On Monday, she starts the week with a faux Throne Speech – actually a brief statement delivered from a comfy chair in the radio studio where she worked up until a year ago. She hopes by then to have a clean platform to launch an agenda with her own brand.
The statement will come during a 90-minute radio interview with Bill Good on CKNW that marks the beginning of the spring legislature session. But it's also timely as Ms. Clark prepares to call two by-elections. Both Port Moody-Coquitlam and Chilliwack-Hope are typically solid BC Liberal ridings, but support for Ms. Clark's party is being eroded both by the nascent BC Conservatives and Adrian Dix's New Democrats.
Ms. Clark has been increasingly vocal about the fact that she has spent the better part of her first year in office cleaning up messes left behind by the previous occupant. Managing the fallout from the botched harmonized sales tax has overshadowed much of her efforts to date, but lately Ms. Clark has been tackling other lingering problems.
This will allow her to roll out some good news that might gain traction. Watch for a policy to reshape the carbon tax – but only after the final scheduled increase is imposed this summer. A strategy to ease the transition from the HST, aimed particularly at home builders, is also a likely bet.
Ms. Clark tried to take back the agenda last fall when she announced her jobs plan, but her party continued to fall in the polls. A renewed housekeeping effort started in January.
There was the crisis in Community Living, the agency that serves adults with developmental disabilities. For that the Premier scrounged up $40-million. Another $15-million was found for community organizations that had been shortchanged on gaming grants.
To give her jobs plan some legitimate purchase, the province had to remodel its Clean Energy policy last week to ensure enough electricity supply so that the Premier can count on snipping ribbons for new mines and liquefied natural gas plants.
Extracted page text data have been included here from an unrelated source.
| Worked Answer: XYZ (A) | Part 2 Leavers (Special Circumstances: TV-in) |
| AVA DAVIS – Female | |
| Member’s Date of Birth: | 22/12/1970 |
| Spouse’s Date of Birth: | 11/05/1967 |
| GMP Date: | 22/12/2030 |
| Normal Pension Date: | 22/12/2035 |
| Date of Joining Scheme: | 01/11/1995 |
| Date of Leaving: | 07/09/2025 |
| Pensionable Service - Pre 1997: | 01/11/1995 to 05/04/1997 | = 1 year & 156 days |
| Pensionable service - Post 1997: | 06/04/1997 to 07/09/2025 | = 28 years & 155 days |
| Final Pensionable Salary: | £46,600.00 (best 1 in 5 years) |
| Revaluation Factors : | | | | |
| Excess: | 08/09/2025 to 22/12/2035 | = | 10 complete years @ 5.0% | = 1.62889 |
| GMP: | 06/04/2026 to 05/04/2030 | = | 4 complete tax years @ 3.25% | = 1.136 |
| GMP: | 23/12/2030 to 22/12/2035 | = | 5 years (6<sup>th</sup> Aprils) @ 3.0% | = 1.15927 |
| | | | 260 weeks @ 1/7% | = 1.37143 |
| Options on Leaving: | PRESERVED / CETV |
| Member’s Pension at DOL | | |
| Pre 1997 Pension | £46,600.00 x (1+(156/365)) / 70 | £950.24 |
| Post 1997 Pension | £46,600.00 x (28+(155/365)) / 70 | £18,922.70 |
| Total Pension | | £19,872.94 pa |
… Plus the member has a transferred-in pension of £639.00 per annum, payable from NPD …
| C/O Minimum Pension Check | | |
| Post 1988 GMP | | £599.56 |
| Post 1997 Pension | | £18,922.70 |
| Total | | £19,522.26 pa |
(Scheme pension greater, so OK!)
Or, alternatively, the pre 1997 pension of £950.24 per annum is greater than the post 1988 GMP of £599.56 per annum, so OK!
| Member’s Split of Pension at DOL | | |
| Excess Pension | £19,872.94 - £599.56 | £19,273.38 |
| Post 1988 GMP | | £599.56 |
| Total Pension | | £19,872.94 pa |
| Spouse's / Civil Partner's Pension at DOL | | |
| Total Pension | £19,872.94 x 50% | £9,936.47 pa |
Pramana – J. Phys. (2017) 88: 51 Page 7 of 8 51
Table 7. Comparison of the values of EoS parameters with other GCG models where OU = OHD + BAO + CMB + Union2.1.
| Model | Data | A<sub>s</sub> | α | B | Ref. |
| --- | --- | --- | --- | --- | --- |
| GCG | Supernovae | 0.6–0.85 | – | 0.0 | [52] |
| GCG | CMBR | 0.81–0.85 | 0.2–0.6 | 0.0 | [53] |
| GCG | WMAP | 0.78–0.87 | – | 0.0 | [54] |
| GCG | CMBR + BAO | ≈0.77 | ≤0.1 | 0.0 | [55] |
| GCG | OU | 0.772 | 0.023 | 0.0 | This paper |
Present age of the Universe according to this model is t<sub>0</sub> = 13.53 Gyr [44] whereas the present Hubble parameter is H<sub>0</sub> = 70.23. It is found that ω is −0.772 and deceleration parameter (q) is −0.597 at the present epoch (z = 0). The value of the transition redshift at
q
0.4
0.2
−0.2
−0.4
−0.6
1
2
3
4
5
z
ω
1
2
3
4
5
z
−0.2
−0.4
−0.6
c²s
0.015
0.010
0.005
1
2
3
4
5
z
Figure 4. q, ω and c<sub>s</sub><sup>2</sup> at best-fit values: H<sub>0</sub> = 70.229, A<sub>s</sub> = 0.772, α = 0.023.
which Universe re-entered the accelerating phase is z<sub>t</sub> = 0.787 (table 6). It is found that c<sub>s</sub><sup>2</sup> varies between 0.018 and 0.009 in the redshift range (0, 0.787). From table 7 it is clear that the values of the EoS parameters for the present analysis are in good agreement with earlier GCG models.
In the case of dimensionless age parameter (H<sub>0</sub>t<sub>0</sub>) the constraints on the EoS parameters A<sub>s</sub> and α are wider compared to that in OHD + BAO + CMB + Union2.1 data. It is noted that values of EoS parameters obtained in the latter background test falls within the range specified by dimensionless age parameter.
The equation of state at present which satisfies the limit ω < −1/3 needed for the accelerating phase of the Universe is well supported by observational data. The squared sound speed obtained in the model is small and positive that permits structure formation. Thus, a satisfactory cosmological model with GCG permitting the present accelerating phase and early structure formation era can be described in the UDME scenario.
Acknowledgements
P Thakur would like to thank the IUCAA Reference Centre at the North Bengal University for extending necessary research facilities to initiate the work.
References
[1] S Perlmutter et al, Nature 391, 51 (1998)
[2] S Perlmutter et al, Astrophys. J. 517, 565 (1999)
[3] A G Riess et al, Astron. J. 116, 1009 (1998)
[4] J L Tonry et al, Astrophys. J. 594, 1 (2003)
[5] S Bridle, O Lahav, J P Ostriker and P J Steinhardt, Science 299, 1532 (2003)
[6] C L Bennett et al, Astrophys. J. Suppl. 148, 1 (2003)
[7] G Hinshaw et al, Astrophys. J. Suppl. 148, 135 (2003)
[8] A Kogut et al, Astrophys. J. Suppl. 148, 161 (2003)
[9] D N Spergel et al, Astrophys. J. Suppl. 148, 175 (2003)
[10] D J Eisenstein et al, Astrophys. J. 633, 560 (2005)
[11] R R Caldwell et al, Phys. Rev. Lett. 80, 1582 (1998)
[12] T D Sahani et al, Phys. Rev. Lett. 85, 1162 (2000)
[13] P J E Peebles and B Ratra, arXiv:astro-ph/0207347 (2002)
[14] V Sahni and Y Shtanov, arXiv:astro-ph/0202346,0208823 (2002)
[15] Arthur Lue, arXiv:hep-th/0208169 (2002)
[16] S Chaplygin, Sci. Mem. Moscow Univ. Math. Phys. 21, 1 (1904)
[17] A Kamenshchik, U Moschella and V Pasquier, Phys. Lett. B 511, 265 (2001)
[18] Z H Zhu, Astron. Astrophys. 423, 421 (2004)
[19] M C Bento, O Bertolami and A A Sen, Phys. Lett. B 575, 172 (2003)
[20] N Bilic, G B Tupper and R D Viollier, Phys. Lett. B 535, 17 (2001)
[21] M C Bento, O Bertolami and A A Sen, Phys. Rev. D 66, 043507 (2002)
This week, she made a string of announcements on the justice system to address overcrowded prisons, a backlog in the courts and crime prevention, all capped with the promise of further, wide-reaching reforms.
Thursday's appointment of a fact finder in the long-running labour dispute with B.C. teachers is also nicely timed, laying the groundwork as it does for imposing a legislated end to the dispute. Contract talks with the teachers have been grinding along for a year now, and limited job action began in September.
Susan Lambert, president of the BC Teachers' Federation, was quick to condemn the appointment of senior labour bureaucrat Trevor Hughes to report on the likelihood of a negotiated settlement. "I question the independence of this assessment," she said. "Of course a deal is possible."
But Education Minister George Abbott made it clear he sees no prospect of a settlement. "I've grown increasingly pessimistic," he told reporters. "It's time to see a resolution to this."
This is a roadmap for an end to the teachers dispute this spring. They'll have to deal with class size and composition, too, before the Premier can put her stamp on education reforms.
Energy, education and justice are all big and slow-moving pieces. But as Ms. Clark approaches the first anniversary of moving into the premier's office – the date looms just a month away – she can at least show she has started to nudge the province in a direction of her making.